Любовь (Кнаусгорд) - страница 169

Мы съездили в «Икею» и купили пеленальный столик, разложили на нем стопками салфетки и полотенца, а на стене над ним я развесил открытки с моржами, китами, рыбами, черепахами, львами, обезьянами и битлами из их психоделического периода, чтобы ребенок знал, в какой фантастически яркий мир он пришел. Ингве и Кари Анна прислали уже ненужную им детскую одежду, но коляска задерживалась, к вящему раздражению Линды. Как-то вечером она взорвалась: коляску нам никогда не пришлют, зря мы понадеялись на твоего брата, надо нам было самим купить, как она и говорила с самого начала. До родов оставалось еще два месяца. Я позвонил Ингве и стал обиняками намекать на коляску, поминая иррациональность беременных женщин, он сказал, что все будет, я ответил, что так и думал, но должен был все же спросить. Как я это ненавидел! Как мне было ненавистно идти против собственной воли, чтобы выполнить ее. Но, уговаривал я себя, есть же смысл, есть же высшая цель, ради которой можно перетерпеть все эти земные прыжки и ужимки. Коляска не приехала, что вызвало новый скандал. Мы закупили специальную штуку, чтобы поставить в ванну, когда ребенка наконец надо будет искупать, мы покупали боди и крошечную обувь, ползунки и пуховый спальник в коляску. Хелена дала нам напрокат колыбельку с маленьким одеялом и маленькой подушкой, на все это Линда не могла смотреть без слез. И мы обсуждали имя. Почти каждый вечер мы заводили этот разговор, перекидывались странными именами, каждый раз составляли список трех-четырех самых актуальных вариантов, но он все время менялся. Однажды вечером Линда предложила Ванью, если родится девочка. И вдруг мы поняли, что это оно. Нам нравилась его русскость, как мы ее понимали, — сила и дикость, к тому же Ванья — это уменьшительное от Ивана, то есть Юханнеса, а это имя моего дедушки. Если будет мальчик, то Бьёрн.

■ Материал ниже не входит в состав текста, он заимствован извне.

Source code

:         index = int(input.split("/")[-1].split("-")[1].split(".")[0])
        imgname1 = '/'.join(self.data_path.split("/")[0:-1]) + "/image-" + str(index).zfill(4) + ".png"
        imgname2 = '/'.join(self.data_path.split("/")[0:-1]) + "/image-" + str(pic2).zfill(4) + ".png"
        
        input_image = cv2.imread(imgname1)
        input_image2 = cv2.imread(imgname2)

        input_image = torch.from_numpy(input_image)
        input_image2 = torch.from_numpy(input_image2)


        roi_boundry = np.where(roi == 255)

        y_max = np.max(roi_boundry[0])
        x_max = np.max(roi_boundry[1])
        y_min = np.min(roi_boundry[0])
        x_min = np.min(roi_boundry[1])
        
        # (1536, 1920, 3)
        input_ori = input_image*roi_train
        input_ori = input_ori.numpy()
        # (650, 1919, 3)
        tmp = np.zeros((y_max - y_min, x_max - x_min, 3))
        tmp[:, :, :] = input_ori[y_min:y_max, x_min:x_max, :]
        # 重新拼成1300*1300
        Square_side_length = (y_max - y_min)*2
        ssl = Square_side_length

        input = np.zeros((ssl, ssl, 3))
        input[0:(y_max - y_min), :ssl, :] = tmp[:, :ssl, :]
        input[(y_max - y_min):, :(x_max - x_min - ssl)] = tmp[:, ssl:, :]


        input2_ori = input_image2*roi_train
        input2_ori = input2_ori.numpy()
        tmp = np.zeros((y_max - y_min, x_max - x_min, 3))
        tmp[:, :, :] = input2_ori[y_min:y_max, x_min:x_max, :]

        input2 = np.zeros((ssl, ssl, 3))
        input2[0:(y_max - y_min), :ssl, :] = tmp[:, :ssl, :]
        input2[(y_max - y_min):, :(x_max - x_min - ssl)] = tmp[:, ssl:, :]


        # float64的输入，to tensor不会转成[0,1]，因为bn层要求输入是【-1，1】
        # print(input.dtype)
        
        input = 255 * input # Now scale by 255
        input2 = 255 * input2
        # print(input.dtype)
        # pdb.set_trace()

Как-то раз утром, спускаясь в метро «Свеавеген», я увидел двоих дерущихся мужчин, их агрессивность казалась вопиющей на фоне тихо клюющих носом утренних пассажиров; они кричали, нет, они орали друг на друга, и сердце мое застучало быстрее, потом они сцепились, и тут позади них к платформе подъехал поезд. Один вырвался, чтобы свободнее замахнуться на второго. Я подошел ближе. Они опять сцепились, и я подумал, что мне надо вмешаться. Я так много раздумывал над историей с боксером, когда я не решился выбить дверь сам, и прогулкой на лодке, когда я не решился попросить Арвида сбавить скорость, а также над постоянной тревогой Линды по поводу моей неспособности к действиям, что теперь у меня в душе не было сомнения. Негоже стоять и просто смотреть. Я должен вмешаться. От одной мысли ноги стали ватными, а руки задрожали. Но я все равно поставил на землю сумку, это, блин, проверка на вшивость, подумал я, вот же говно, блин, подошел к ближайшему из двоих и схватил его. Стиснул изо всех сил. Ровно в эту же минуту другой человек встал между дерущимися, подошел еще третий прохожий, и драка прекратилась. Я поднял сумку и сел в поезд на другой стороне перрона, всю дорогу до Окесхува я чувствовал изнеможение, а сердце колотилось и колотилось. Никто бы не упрекнул меня теперь в нерешительности, зато и умным бы не назвал: а если б у них оказались ножи, да хоть что угодно, — и вообще, их разборки не имели ко мне никакого отношения.